Do Leaders Simply Look for Themselves When Hiring?

In 2016, there are more women and minorities in leadership positions than there have been at any time in the country’s history. This isn’t to say that we don’t have a long way yet to go before achieving anything close to equal representation in the higher reaches of government and the corporate world, but undeniable strides have been made since I began my career as a management consultant and academic decades ago. These days, there are numerous highly visible leaders who are women, people of color, or both, whom one can tick off at a moment’s notice: from Pepsi CEO Indra Nooyi, to Democratic presidential candidate Hillary Clinton, and our current president Barack Obama. And yet in looking back at some of my earliest research on diversity in corporate culture, I’m struck by how much has remained the same in spite of all that has changed. So why has the movement toward the top been so sluggish? There are myriad socioeconomic forces at play that are inarguably worthy of discussion but which I won’t get into here. The cause that I want to get at today is far more subtle than the blatant racism and sexism that we see, sadly, writ large on the national stage in the run-up to the 2016 election. This is a kind of discrimination that many managers fall prey to, despite their very best intentions. Simply put, when people in positions of power (leaders and managers) are choosing their teams, they tend to hire people who remind them of themselves. This can come from obvious similarities (race, religion, educational background) or more subtly, through similar behavior, values, or belief systems).

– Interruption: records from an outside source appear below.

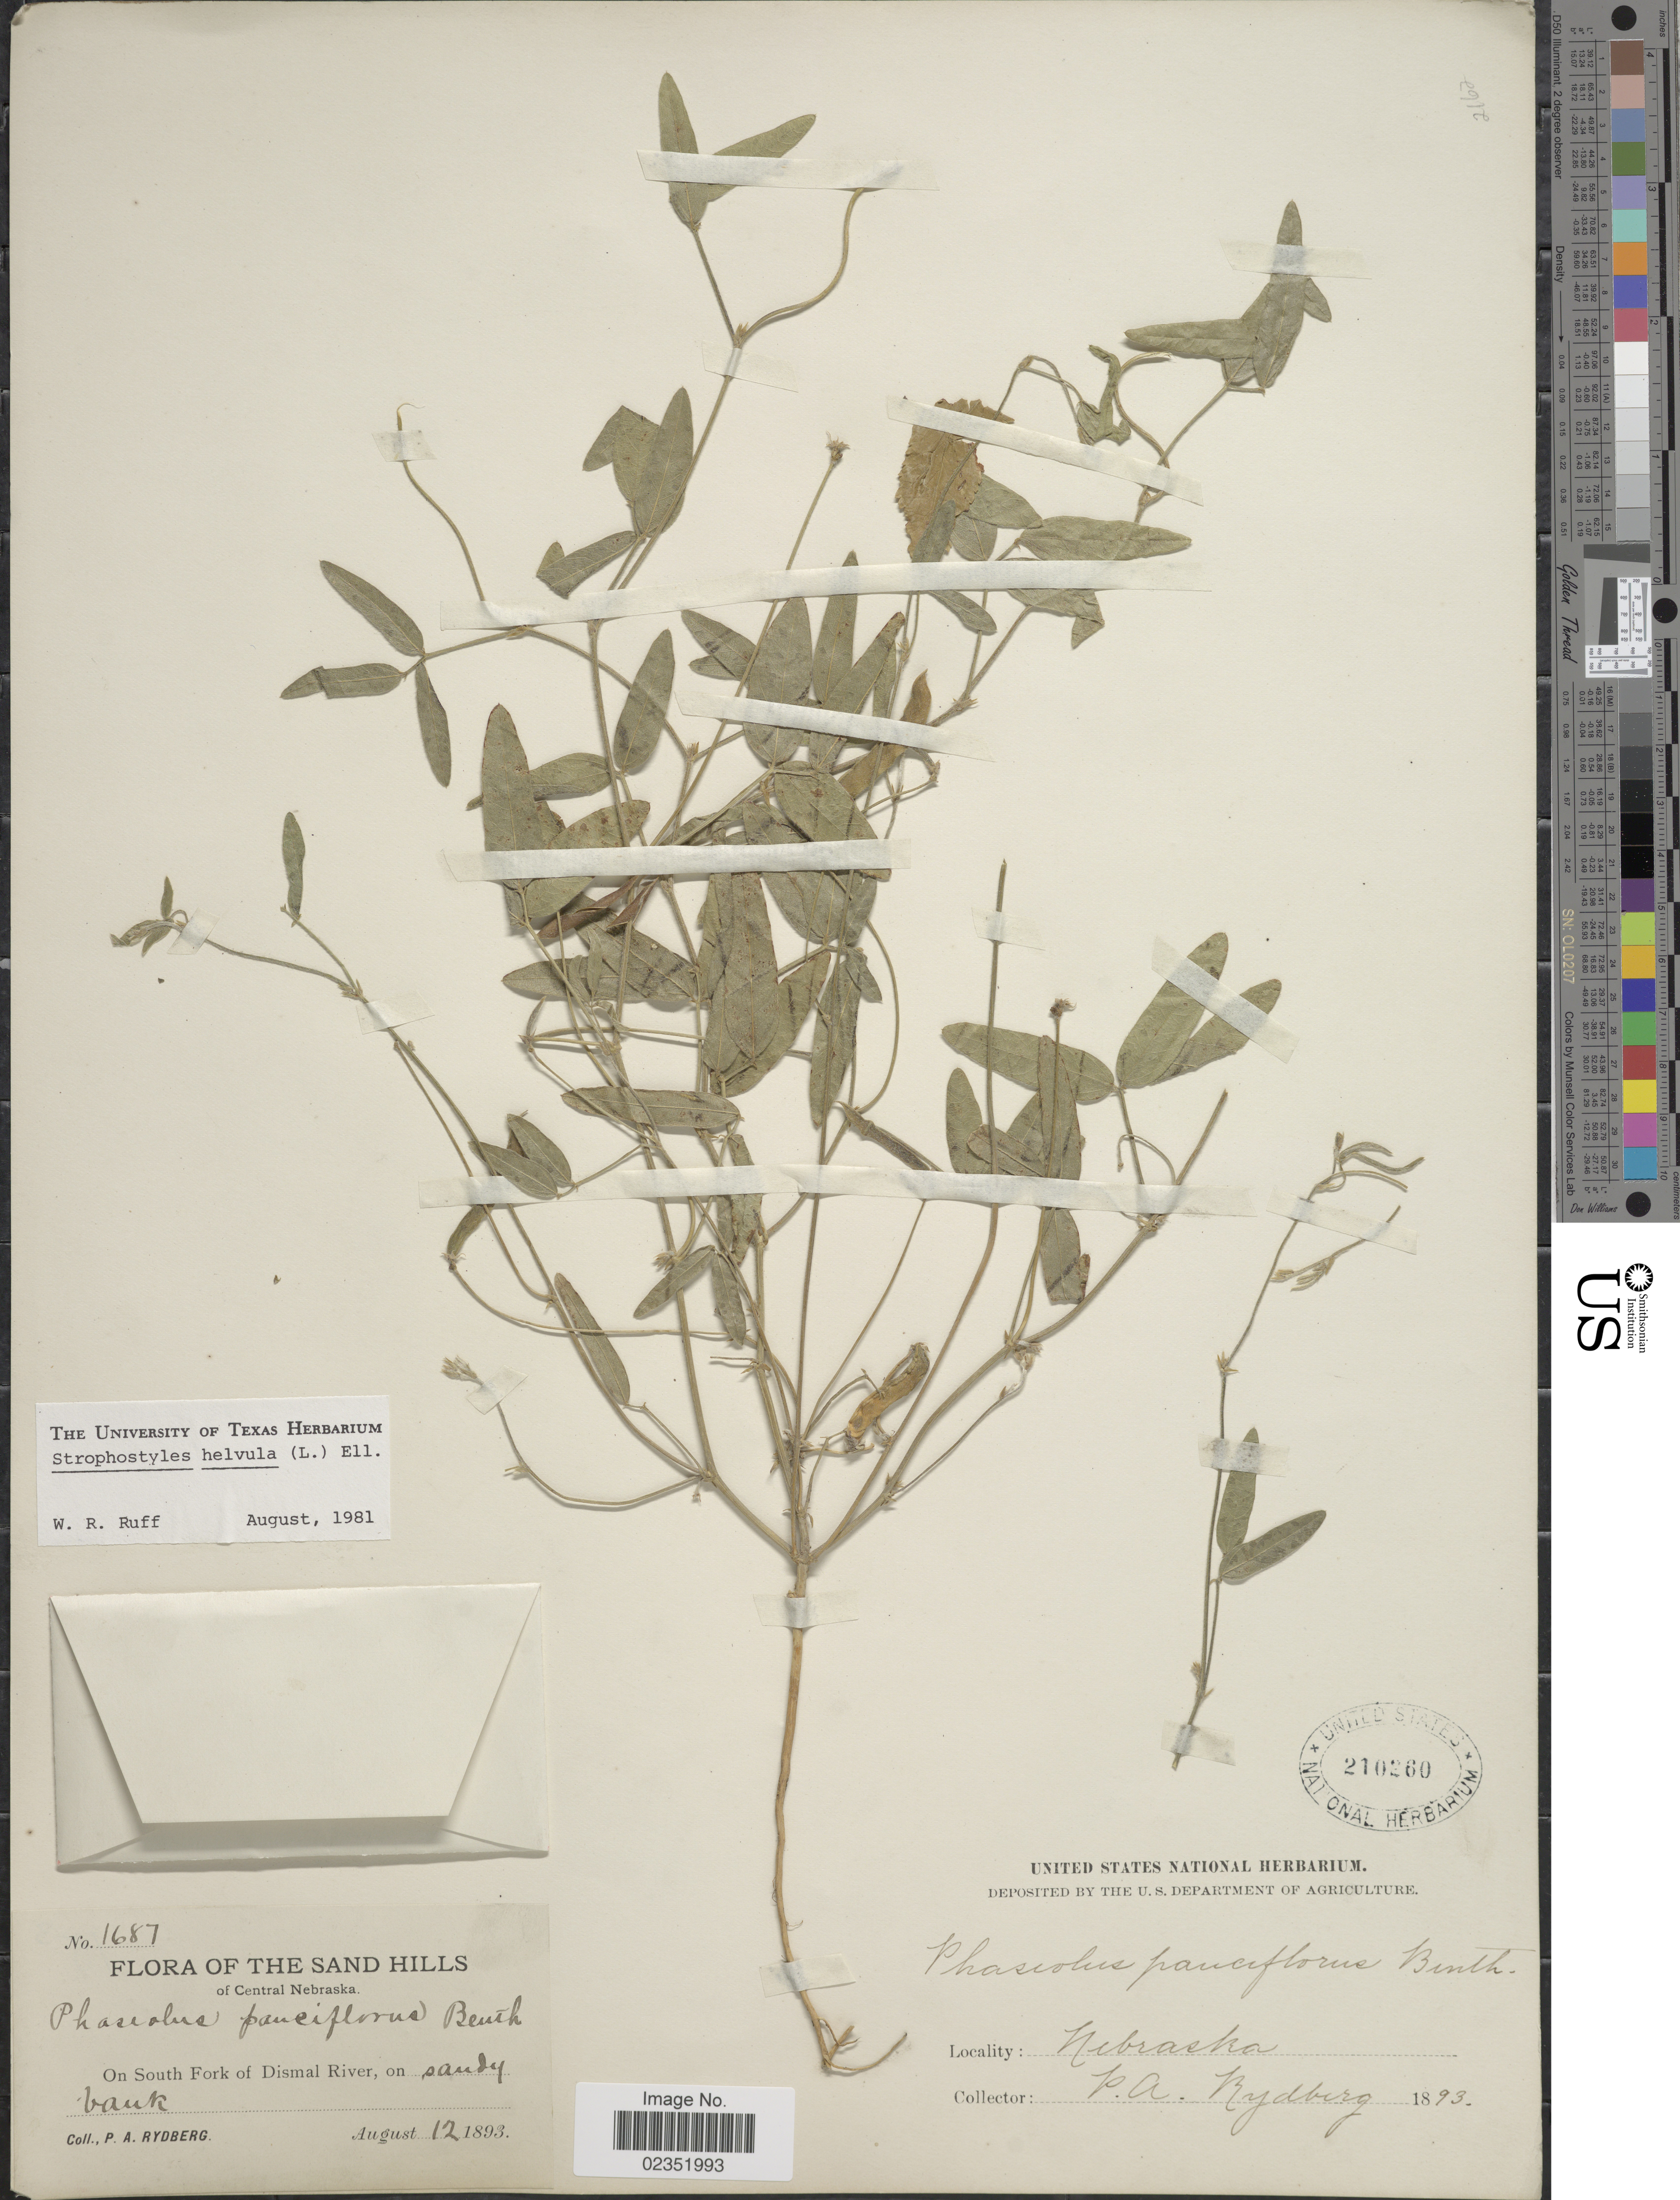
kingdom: Plantae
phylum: Tracheophyta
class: Magnoliopsida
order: Fabales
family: Fabaceae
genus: Strophostyles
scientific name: Strophostyles helvola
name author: (L.) Elliott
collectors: P. A. Rydberg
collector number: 1687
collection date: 1893-08-12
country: United States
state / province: Nebraska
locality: The Sand Hills of Central Nebraska, on South Fork of Dismal River, on sandy bank.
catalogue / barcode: US 210260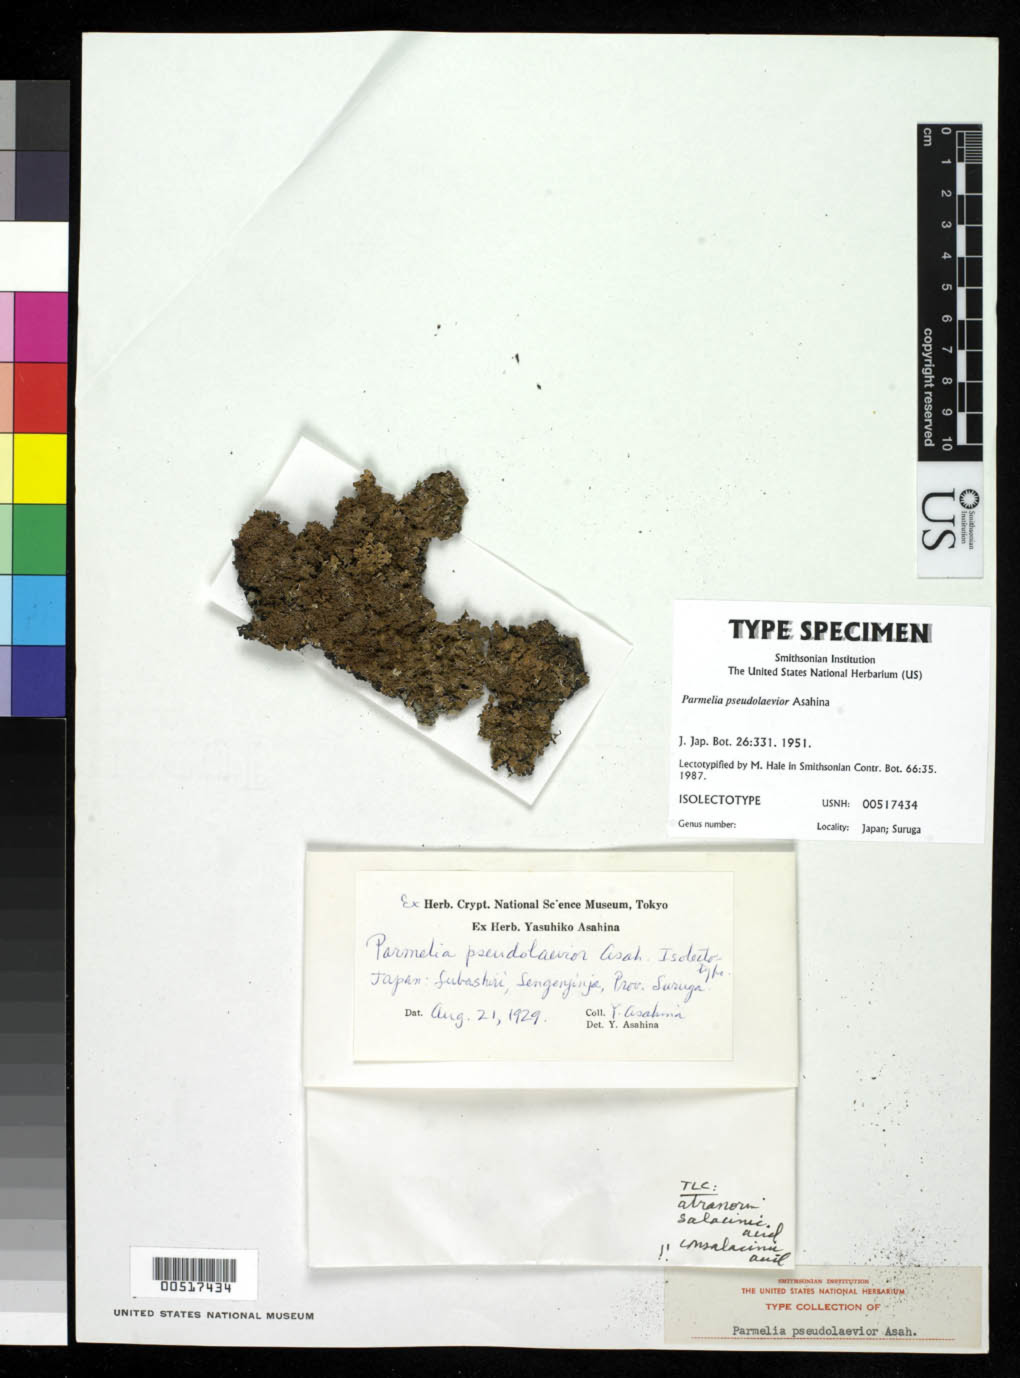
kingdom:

Those in leadership positions are often extremely protective of any source of acquired power. Therefore, leaders are only inclined to share their power and its privileges with those they trust. And most find it easiest to trust those they feel they best understand, who “fit in,” who are familiar, who are similar. You can see where this is going. The bastions of power are dominated by white men, and the power gets passed on ad infinitum to other white men who remind them of themselves. This tendency, noticed and named back in the 1960s by management theorist Wilbert Moore, is known as “homosocial reproduction,” and it plays a huge part in keeping power secure in the hands of those who have always held it. It is responsible for not only hiring practices but also, perhaps even more crucially, determining whom those in power choose to network with, which has a major impact on who within an organization has access to opportunities for advancement.

In large corporations I often hear the term “fit” used to cloak this unnamed prejudice. Is candidate x a good “fit” for the company dynamic? Will they be a “fit” with clients, with their coworkers? What used to be blatant—managers once made no bones about looking for candidates of a certain race (white) or gender (male) with certain class backgrounds, who attended the same schools or served in the same branch of the armed services as they did—is now far more subtle. There is the unspoken expectation that, even if you are not actually like those in leadership positions, you had better behave like them. Just ask any woman if she ever feared not being taken seriously if she acted too “feminine” in a workplace characterized by masculine men in power.

So how do we combat something so pernicious? Especially as well-meaning managers may be responding to more of an unconscious bias than any malevolent desire to keep women and minorities out of power.

The first step, as with so many things of this nature, is simply recognizing that it exists and persists despite social progress in other areas. Denying that inequalities exist is a surefire way to keep them in place.

Quite aside from diverse hiring practices being the right thing to do ethically, there is now a mountain of evidence to suggest that it’s one of the best things you can do for your organization’s bottom line. Research shows time and again that diverse thinking and healthy conflict are a requirement for effective decision-making. It follows that if you hire only people exactly like you, this is very unlikely to happen. Leaders who rigorously question their own tendencies to look for themselves in those they hire and promote have the best chance of success in the long term.